Clinical Research Unit 216
Characterization of the Oncogenic
Signaling Network in Multiple Myeloma:
Development of Targeted Therapies
funded by DFG
Contact:
Klinische Forschergruppe 216
Heidi Eiselein
Medizinische Klinik und Poliklinik II, Haus E 4,
Versbacher Str. 5
97078 Würzburg
Phone: ++49(0)931-201-45141
09.03.2010
The development of targeted therapies presently marks a paradigm shift in clinical oncology. In addition to traditional approaches - chemotherapy, surgery and radiotherapy - better knowledge on the biology and molecular pathogenesis of malignant diseases has begun to establish molecular therapies as a fourth pillar of tumor treatment. The majority of malignancies are believed to be the result of a number of sequential pathogenetic events leading to illegitimate activation of oncogenic signaling pathways and to defective mechanisms of cell elimination. Consequently, most neoplastic diseases rely on dysregulation of a variety of oncogenes and on activation of a number of oncogenic pathways for expression of the malignant phenotype. A precise description of the molecular heterogeneity is a crucial requirement for the specific development and efficacious application of novel therapeutic approaches.

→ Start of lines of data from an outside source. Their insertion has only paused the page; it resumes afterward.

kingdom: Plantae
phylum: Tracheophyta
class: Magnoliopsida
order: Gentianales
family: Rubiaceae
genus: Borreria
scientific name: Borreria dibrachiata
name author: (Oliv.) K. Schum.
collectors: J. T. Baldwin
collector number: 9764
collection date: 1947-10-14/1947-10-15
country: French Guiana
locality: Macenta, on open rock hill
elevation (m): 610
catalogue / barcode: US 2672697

Multiple myeloma is a neoplastic disease of terminally differentiated, antibody-producing B cells (plasma cells). The majority of these cells are localized within the bone marrow, where they promote bone destruction and impair normal hematopoiesis. Improved methods in stem cell therapies and novel pharmacologic drugs like proteasome inhibitors and derivatives of thalidomide have led to significant improvement in overall survival of myeloma patients, which currently stands at about five years. Nevertheless, multiple myeloma remains incurable and its clinical course is usually characterized by a good initial response to treatment, followed after some time by relapse and an eventual development of general resistance to current therapies.
The pathogenesis of multiple myeloma is considered as a multi-step process. Multiple myeloma is from the outset prone to genetic complexity and to heterogeneity. Whereas some chromosomal aberrations as well as their affected genes have been identified, the functional consequences of most genetic lesions for malignant growth remains largely unclear. Likewise, the oncogenic pathways that are deregulated by mutations are not well understood and how these pathways co-operate is unanswered as well.
Another approach to understand the pathogenesis of MM and to handle its complexity is therefore to analyze functional pathways. In line with this concept major growth-regulatory signaling pathways have been found to be activated or deregulated in MM cells and to contribute to tumor cell survival and proliferation. Signaling systems that have been found to be activated or deregulated in MM include those associated with Raf, NFkB, CD28, heat shock proteins, and the cold shock domain protein YB-1. The precise mechanisms how these pathways co-operate and how they contribute to the malignant phenotype is poorly understood.
Taken together, these observations suggest that different genetic lesions lead to activation and deregulation of a number of oncogenic signaling pathways in myeloma that co-operate to establish an oncogenic signaling network instrumental in the expression of a malignant phenotype. A comprehensive functional, molecular and genetic analysis of this network may therefore lead to a better understanding of the molecular pathogenesis of MM and to the identification of therapeutically relevant targets.